Три года назад этот самый Мартен взял у него мяса в долг — целую заднюю свиную ногу, под божбу и слёзы, будто перепродаст на ярмарке и отдаст вдвое, — а после сгинул, зашился в свои норы, и при встрече отводил глаза, а раз, подлюга, ещё и харкнул в его сторону при людях и обозвал жирным. За ногу-то мясник давно махнул рукой, ногу он бы простил. Не прощалось другое — что мелкая эта гнида посмела его, хозяина, человека при своём деле и своих деньгах, обмануть и высмеять прилюдно. Такое надо выправлять, иначе завтра всякий должник в городе решит, что с ним, с мясником, можно шутки шутить. Он бил не в ярости — ярость давно перегорела. Он ставил печать. Спокойно, обстоятельно, чтоб видели и запомнили. И то, что нищий сегодня зачем-то постригся и приоделся, только слаще растравляло: гляди-ка, приподняться захотел. Не выйдет. Каждому своё корыто.
* * *
Я упал. Свернулся в жидкой грязи, закрывая руками голову, поджав колени к животу, а они топтали меня, пока не надоело, — недолго, впрочем, я и не стоил долгого. Потом большой присел надо мной на корточки, сопя, обшарил, вытряхнул у меня из горсти пять пфеннигов, вырвал из-за пазухи тряпицу с яйцами, глянул, что там, хмыкнул — и с ленцой раздавил её каблуком в грязь, чтоб не досталось мне, раз ему самому без надобности. Восемь дней белка вытекли жёлтым в чёрную жижу.
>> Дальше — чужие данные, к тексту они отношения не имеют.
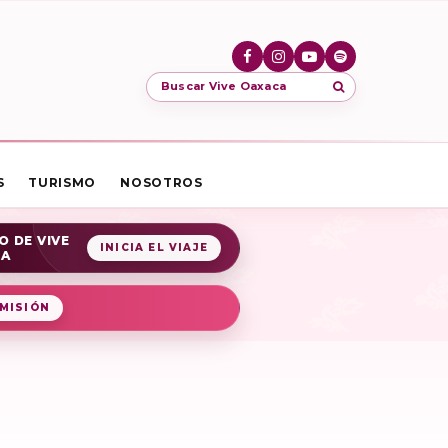
Buscar Vive Oaxaca
S
TURISMO
NOSOTROS
O DE VIVE
INICIA EL VIAJE
CA
MISIÓN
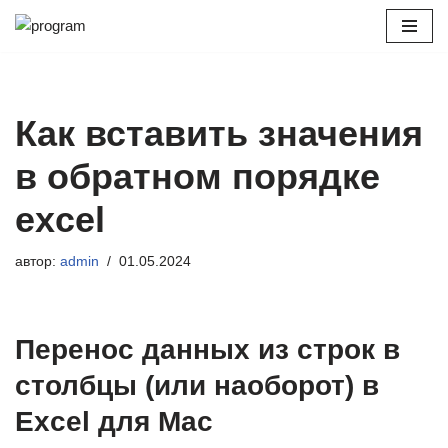
Перейти
к
содержимому
Как вставить значения
в обратном порядке
excel
автор:
admin
01.05.2024
Перенос данных из строк в
столбцы (или наоборот) в
Excel для Mac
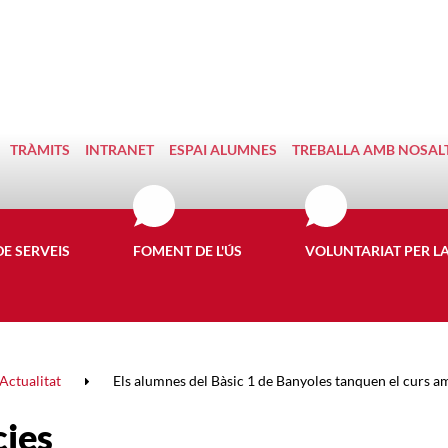
TRÀMITS
INTRANET
ESPAI ALUMNES
TREBALLA AMB NOSAL
DE SERVEIS
FOMENT DE L'ÚS
VOLUNTARIAT PER L
Actualitat
Els alumnes del Bàsic 1 de Banyoles tanquen el curs amb
cies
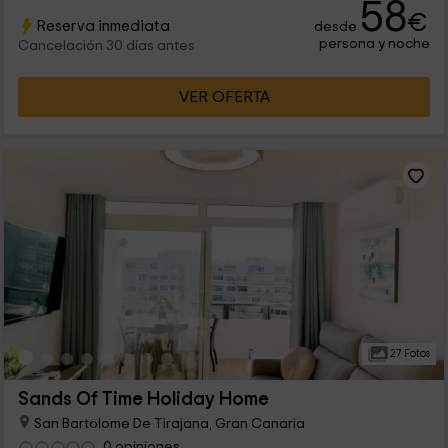
58
€
Reserva inmediata
desde
persona y noche
Cancelación 30 días antes
VER OFERTA
27 Fotos
Sands Of Time Holiday Home
San Bartolome De Tirajana, Gran Canaria
0 opiniones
— Это тебе в счёт старого, — сказал он, кряхтя выпрямляясь и вытирая руки о фартук. — А за старое ты мне ещё принесёшь, слышь. Разбогател он. — И напоследок, уже отворачиваясь, коротко и тяжело саданул подбитым башмаком мне по ноге, чуть ниже колена, — не со зла, а так, для порядка, как ставят последнюю печать на грамоту. Что-то в ноге хрустнуло глухо и мокро, и боль вошла белым раскалённым гвоздём от щиколотки до самого бедра.
Они ушли, не оглядываясь. Я остался лежать в узком переулке, в грязи и в раздавленных яйцах, стриженый, опрятный и нищий, как вчера, — нет, беднее вчерашнего, потому что вчера у меня были хотя бы целые ноги.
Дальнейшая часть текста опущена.